THE PROBLEM - Starting with the line that has "ook wel Cerebro Vasculair Accident" in the records below and ending with the line that has "Equipos de diagnostico", output those lines exactly and nothing more; omit the pictures.

RECORDS -
————————
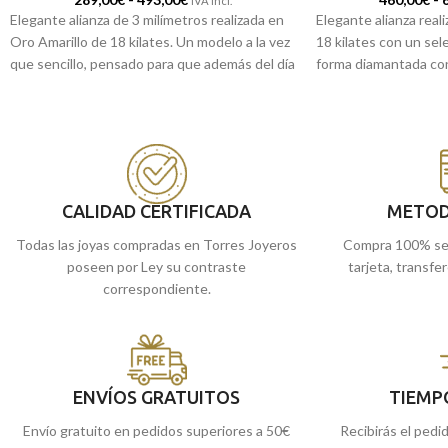
IVA incl.
Elegante alianza de 3 milímetros realizada en
Elegante alianza real
Oro Amarillo de 18 kilates. Un modelo a la vez
18 kilates con un sel
que sencillo, pensado para que además del día
forma diamantada con 
de tu boda te acompañe en tu día a día.
joya perfecta para el
lleves en tu día a día.
Puedes encontrarlo en nuestras tiendas
de Málaga, o si lo prefieres, encargarlo
Puedes encontrarlo
online y te lo enviamos a casa.
de Málaga, o si lo p
online y te lo envia
CALIDAD CERTIFICADA
METOD
Todas las joyas compradas en Torres Joyeros
Compra 100% se
poseen por Ley su contraste
tarjeta, transfe
correspondiente.
ENVÍOS GRATUITOS
TIEMP
Envío gratuito en pedidos superiores a 50€
Recibirás el pedi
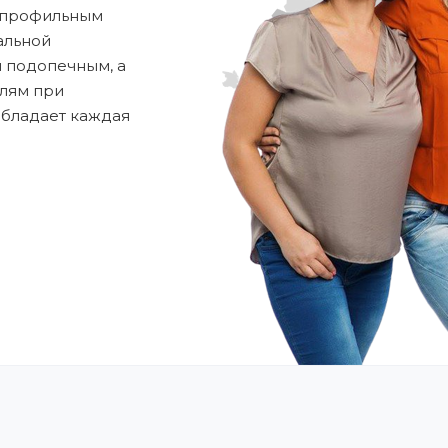
 профильным
альной
м подопечным, а
алям при
обладает каждая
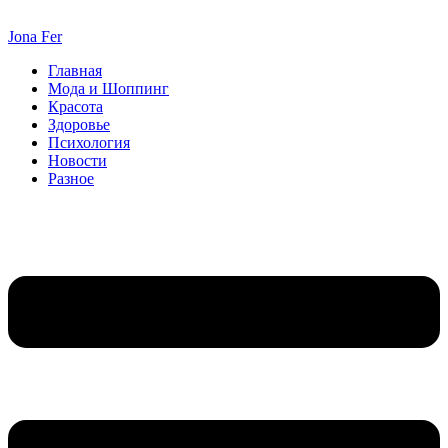
Перейти
к
Jona Fer
содержимому
Главная
Мода и Шоппинг
Красота
Здоровье
Психология
Новости
Разное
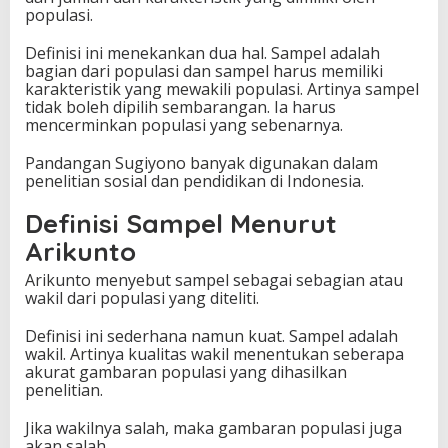
populasi.
Definisi ini menekankan dua hal. Sampel adalah
bagian dari populasi dan sampel harus memiliki
karakteristik yang mewakili populasi. Artinya sampel
tidak boleh dipilih sembarangan. Ia harus
mencerminkan populasi yang sebenarnya.
Pandangan Sugiyono banyak digunakan dalam
penelitian sosial dan pendidikan di Indonesia.
Definisi Sampel Menurut
Arikunto
Arikunto menyebut sampel sebagai sebagian atau
wakil dari populasi yang diteliti.
Definisi ini sederhana namun kuat. Sampel adalah
wakil. Artinya kualitas wakil menentukan seberapa
akurat gambaran populasi yang dihasilkan
penelitian.
Jika wakilnya salah, maka gambaran populasi juga
akan salah.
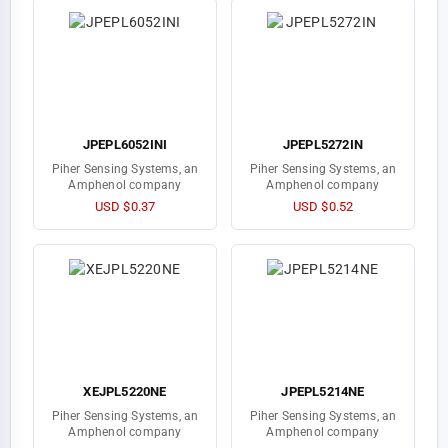
JPEPL6052INI
JPEPL5272IN
Piher Sensing Systems, an
Piher Sensing Systems, an
Amphenol company
Amphenol company
USD $0.37
USD $0.52
XEJPL5220NE
JPEPL5214NE
Piher Sensing Systems, an
Piher Sensing Systems, an
Amphenol company
Amphenol company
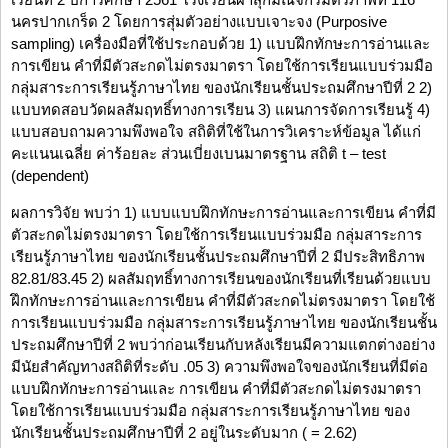
นครปากเกร็ด 2 โดยการสุ่มตัวอย่างแบบเจาะจง (Purposive
sampling) เครื่องมือที่ใช้ประกอบด้วย 1) แบบฝึกทักษะการอ่านและ
การเขียน คำที่มีตัวสะกดไม่ตรงมาตรา โดยใช้การเรียนแบบร่วมมือ
กลุ่มสาระการเรียนรู้ภาษาไทย ของนักเรียนชั้นประถมศึกษาปีที่ 2 2)
แบบทดสอบวัดผลสัมฤทธิ์ทางการเรียน 3) แผนการจัดการเรียนรู้ 4)
แบบสอบถามความพึงพอใจ สถิติที่ใช้ในการวิเคราะห์ข้อมูล ได้แก่
คะแนนเฉลี่ย ค่าร้อยละ ส่วนเบี่ยงเบนมาตรฐาน สถิติ t – test
(dependent)
ผลการวิจัย พบว่า 1) แบบแบบฝึกทักษะการอ่านและการเขียน คำที่มี
ตัวสะกดไม่ตรงมาตรา โดยใช้การเรียนแบบร่วมมือ กลุ่มสาระการ
เรียนรู้ภาษาไทย ของนักเรียนชั้นประถมศึกษาปีที่ 2 มีประสิทธิภาพ
82.81/83.45 2) ผลสัมฤทธิ์ทางการเรียนของนักเรียนที่เรียนด้วยแบบ
ฝึกทักษะการอ่านและการเขียน คำที่มีตัวสะกดไม่ตรงมาตรา โดยใช้
การเรียนแบบร่วมมือ กลุ่มสาระการเรียนรู้ภาษาไทย ของนักเรียนชั้น
ประถมศึกษาปีที่ 2 พบว่าก่อนเรียนกับหลังเรียนมีความแตกต่างอย่าง
มีนัยสำคัญทางสถิติที่ระดับ .05 3) ความพึงพอใจของนักเรียนที่มีต่อ
แบบฝึกทักษะการอ่านและ การเขียน คำที่มีตัวสะกดไม่ตรงมาตรา
โดยใช้การเรียนแบบร่วมมือ กลุ่มสาระการเรียนรู้ภาษาไทย ของ
นักเรียนชั้นประถมศึกษาปีที่ 2 อยู่ในระดับมาก ( = 2.62)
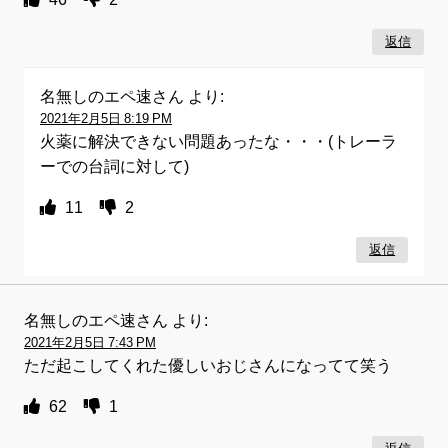
返信
名無しのエペ速さん
より:
2021年2月5日 8:19 PM
火薬に解決できない問題あったな・・・(トレーラ
ーでの台詞に対して)
11
2
返信
名無しのエペ速さん
より:
2021年2月5日 7:43 PM
ただ起こしてくれた優しいおじさんになってて笑う
62
1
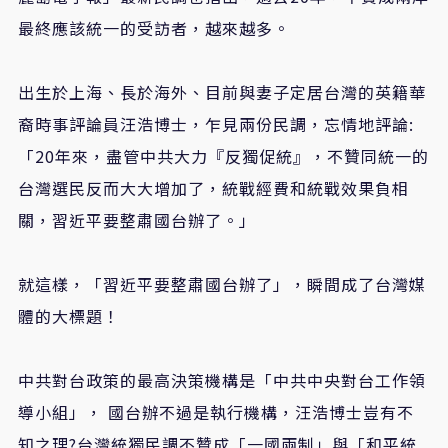
最終應該統一的受訪者，越來越多。
出生於上海、長於海外、目前與妻子定居台灣的英籍華
裔時事評論員汪浩博士，乍見兩份民調，忘情地評論:
「20年來，盡管中共大力『反獨促統』，不贊同統一的
台灣選民反而大大增加了，統戰經費和統戰效果負相
關，習近平要整肅國台辦了。」
就這樣，「習近平要整肅國台辦了」，瞬間成了台灣媒
體的大標題！
中共對台政策的最高決策機構是「中共中央對台工作領
導小組」， 國台辦不過是執行機構，汪浩博士豈有不
知之理?台灣統獨民調不贊成「一國兩制」與「和平統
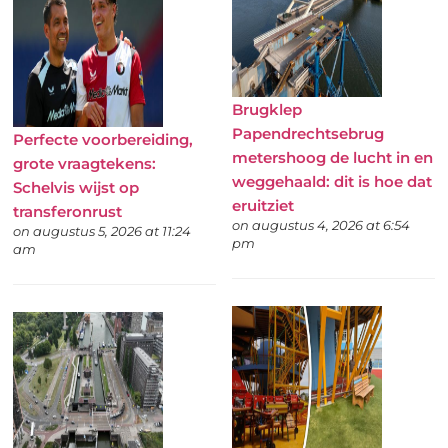
Brugklep
Papendrechtsebrug
Perfecte voorbereiding,
metershoog de lucht in en
grote vraagtekens:
weggehaald: dit is hoe dat
Schelvis wijst op
eruitziet
transferonrust
on augustus 4, 2026 at 6:54
on augustus 5, 2026 at 11:24
pm
am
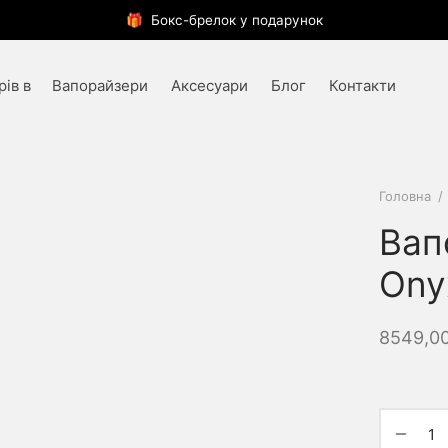
🎁 Бокс-брелок у подарунок
Вапорайзери
Аксесуари
Блог
Контакти
Головна
/
Вап
Ony
8549,0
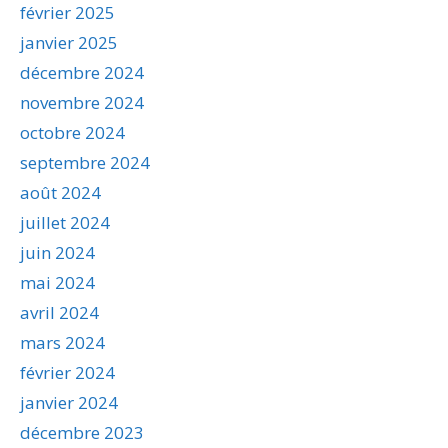
février 2025
janvier 2025
décembre 2024
novembre 2024
octobre 2024
septembre 2024
août 2024
juillet 2024
juin 2024
mai 2024
avril 2024
mars 2024
février 2024
janvier 2024
décembre 2023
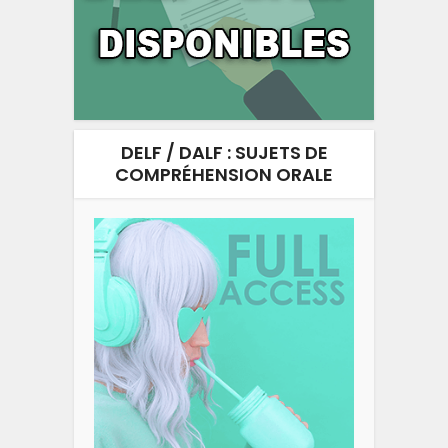
DELF / DALF : SUJETS DE
COMPRÉHENSION ORALE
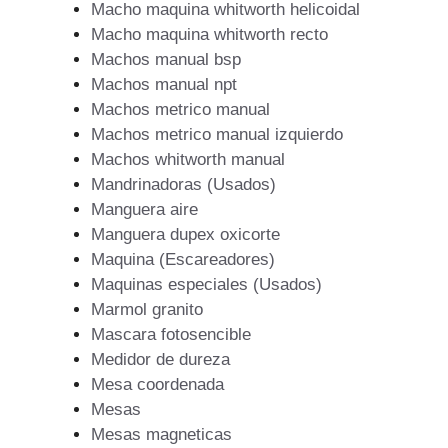
Macho maquina whitworth helicoidal
Macho maquina whitworth recto
Machos manual bsp
Machos manual npt
Machos metrico manual
Machos metrico manual izquierdo
Machos whitworth manual
Mandrinadoras (Usados)
Manguera aire
Manguera dupex oxicorte
Maquina (Escareadores)
Maquinas especiales (Usados)
Marmol granito
Mascara fotosencible
Medidor de dureza
Mesa coordenada
Mesas
Mesas magneticas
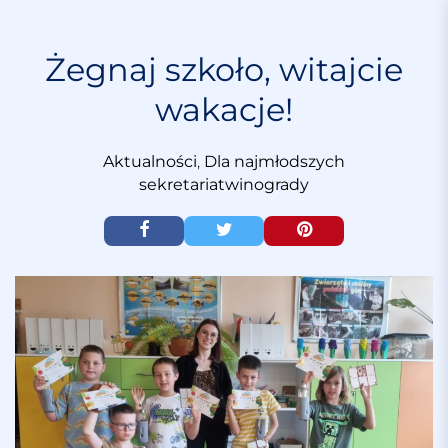
S
k
i
Żegnaj szkoło, witajcie
p
wakacje!
t
o
c
Aktualności
,
Dla najmłodszych
o
sekretariatwinogrady
n
t
e
n
t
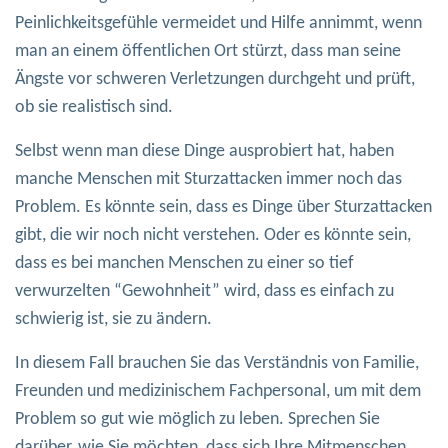
Peinlichkeitsgefühle vermeidet und Hilfe annimmt, wenn
man an einem öffentlichen Ort stürzt, dass man seine
Ängste vor schweren Verletzungen durchgeht und prüft,
ob sie realistisch sind.
Selbst wenn man diese Dinge ausprobiert hat, haben
manche Menschen mit Sturzattacken immer noch das
Problem. Es könnte sein, dass es Dinge über Sturzattacken
gibt, die wir noch nicht verstehen. Oder es könnte sein,
dass es bei manchen Menschen zu einer so tief
verwurzelten “Gewohnheit” wird, dass es einfach zu
schwierig ist, sie zu ändern.
In diesem Fall brauchen Sie das Verständnis von Familie,
Freunden und medizinischem Fachpersonal, um mit dem
Problem so gut wie möglich zu leben. Sprechen Sie
darüber, wie Sie möchten, dass sich Ihre Mitmenschen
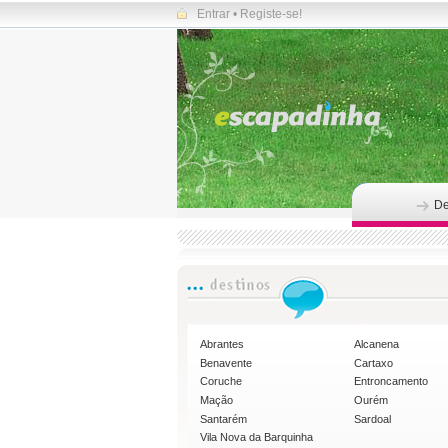
Entrar
•
Registe-se!
De
Abrantes
Alcanena
Benavente
Cartaxo
Coruche
Entroncamento
Mação
Ourém
Santarém
Sardoal
Vila Nova da Barquinha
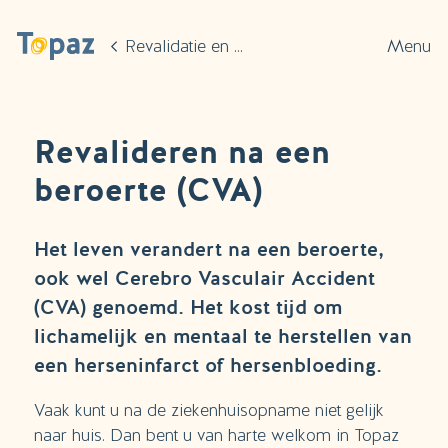
Ga naar de hoofdinhoud
Revalidatie en herstel
Menu
Revalideren na een
beroerte (CVA)
Het leven verandert na een beroerte,
ook wel Cerebro Vasculair Accident
(CVA) genoemd. Het kost tijd om
lichamelijk en mentaal te herstellen van
een herseninfarct of hersenbloeding.
Vaak kunt u na de ziekenhuisopname niet gelijk
naar huis. Dan bent u van harte welkom in Topaz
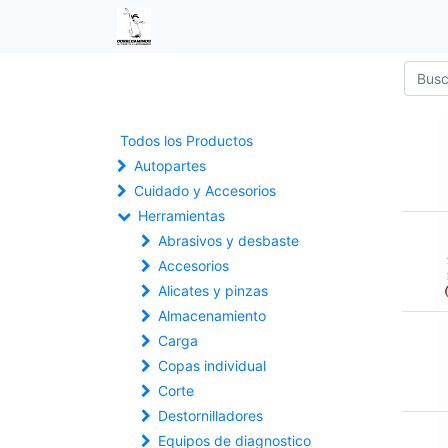
Todos los Productos
Autopartes
Cuidado y Accesorios
Herramientas
Abrasivos y desbaste
Accesorios
Alicates y pinzas
Almacenamiento
Carga
Copas individual
Corte
Destornilladores
Equipos de diagnostico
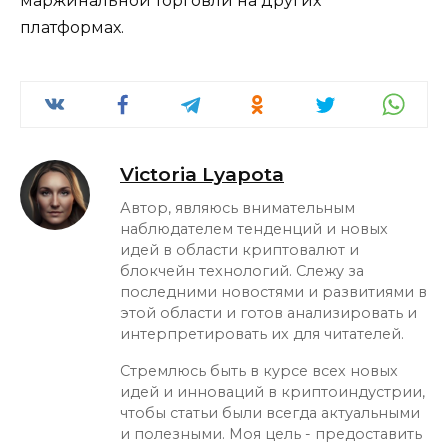
маржинальной торговли на других
платформах.
Victoria Lyapota
Автор, являюсь внимательным
наблюдателем тенденций и новых
идей в области криптовалют и
блокчейн технологий. Слежу за
последними новостями и развитиями в
этой области и готов анализировать и
интерпретировать их для читателей.
Стремлюсь быть в курсе всех новых
идей и инноваций в криптоиндустрии,
чтобы статьи были всегда актуальными
и полезными. Моя цель - предоставить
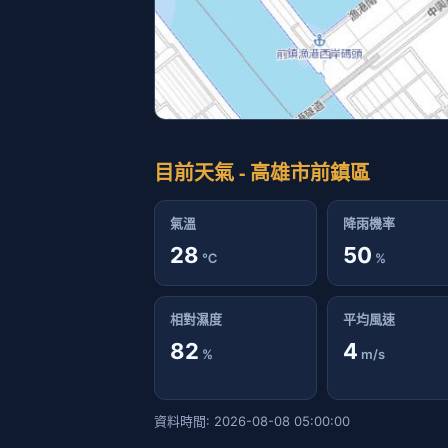
目前天氣 - 高雄市前鎮區
氣溫
降雨機率
28
50
℃
%
相對濕度
平均風速
82
4
%
m/s
資料時間: 2026-08-08 05:00:00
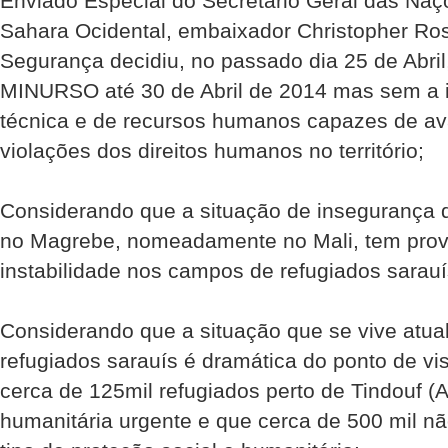
Enviado Especial do Secretário Geral das Naç
Sahara Ocidental, embaixador Christopher Ro
Segurança decidiu, no passado dia 25 de Abril
MINURSO até 30 de Abril de 2014 mas sem a 
técnica e de recursos humanos capazes de ava
violações dos direitos humanos no território;
Considerando que a situação de insegurança 
no Magrebe, nomeadamente no Mali, tem pro
instabilidade nos campos de refugiados sarauí
Considerando que a situação que se vive atu
refugiados sarauís é dramática do ponto de v
cerca de 125mil refugiados perto de Tindouf (
humanitária urgente e que cerca de 500 mil n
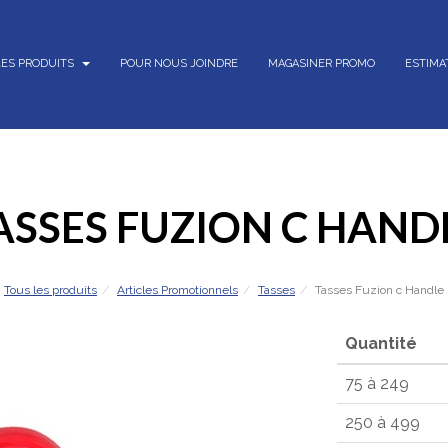
LES PRODUITS
POUR NOUS JOINDRE
MAGASINER PROMO
ESTIMA
ASSES FUZION C HAND
Tous les produits
Articles Promotionnels
Tasses
Tasses Fuzion c Handle
Quantité
75 à 249
250 à 499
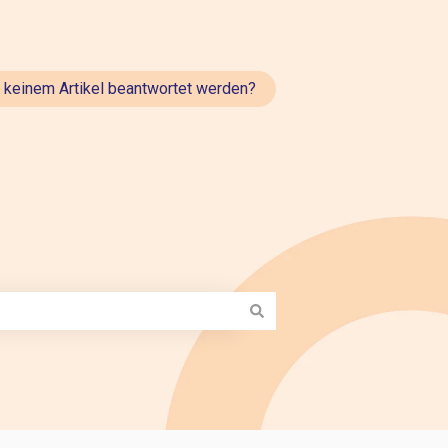
t keinem Artikel beantwortet werden?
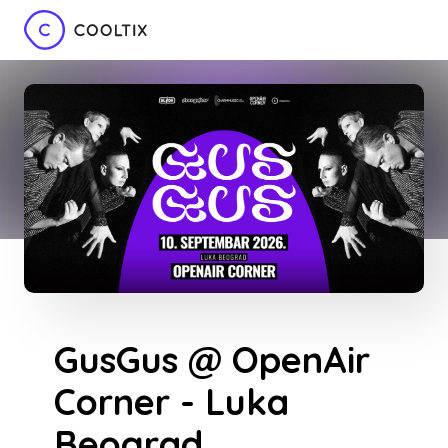
GusGus @ OpenAir
Corner - Luka
Beograd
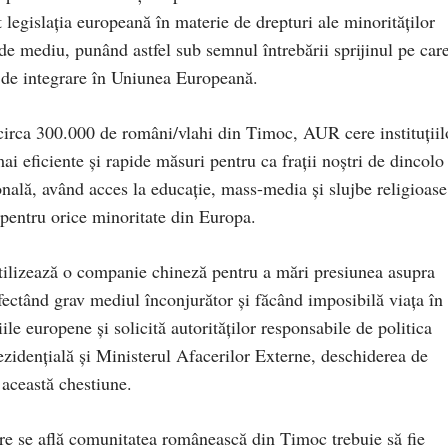
 legislația europeană în materie de drepturi ale minorităților
de mediu, punând astfel sub semnul întrebării sprijinul pe car
 de integrare în Uniunea Europeană.
i circa 300.000 de români/vlahi din Timoc, AUR cere instituțiil
i eficiente și rapide măsuri pentru ca frații noștri de dincolo
onală, având acces la educație, mass-media și slujbe religioase
pentru orice minoritate din Europa.
utilizează o companie chineză pentru a mări presiunea asupra
ectând grav mediul înconjurător și făcând imposibilă viața în
le europene și solicită autorităților responsabile de politica
ezidențială și Ministerul Afacerilor Externe, deschiderea de
 această chestiune.
are se află comunitatea românească din Timoc trebuie să fie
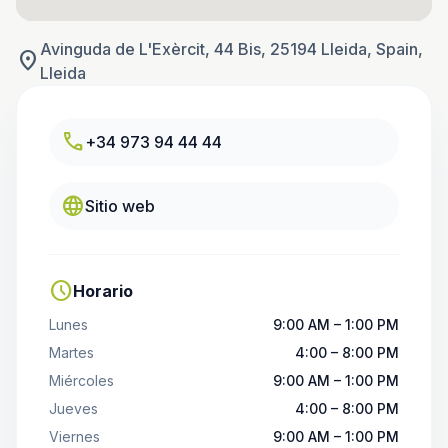
Avinguda de L'Exèrcit, 44 Bis, 25194 Lleida, Spain,
location_on
Lleida
call
+34 973 94 44 44
language
Sitio web
schedule
Horario
Lunes
9:00 AM – 1:00 PM
Martes
4:00 – 8:00 PM
Miércoles
9:00 AM – 1:00 PM
Jueves
4:00 – 8:00 PM
Viernes
9:00 AM – 1:00 PM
————————
SOLUTION -
ook wel Cerebro Vasculair Accident
(CVA) genoemd. Het kost tijd om
lichamelijk en mentaal te herstellen van
een herseninfarct of hersenbloeding.
Vaak kunt u na de ziekenhuisopname niet gelijk
naar huis. Dan bent u van harte welkom in Topaz
Todos los Productos
Autopartes
Cuidado y Accesorios
Herramientas
Abrasivos y desbaste
Accesorios
Alicates y pinzas
Almacenamiento
Carga
Copas individual
Corte
Destornilladores
Equipos de diagnostico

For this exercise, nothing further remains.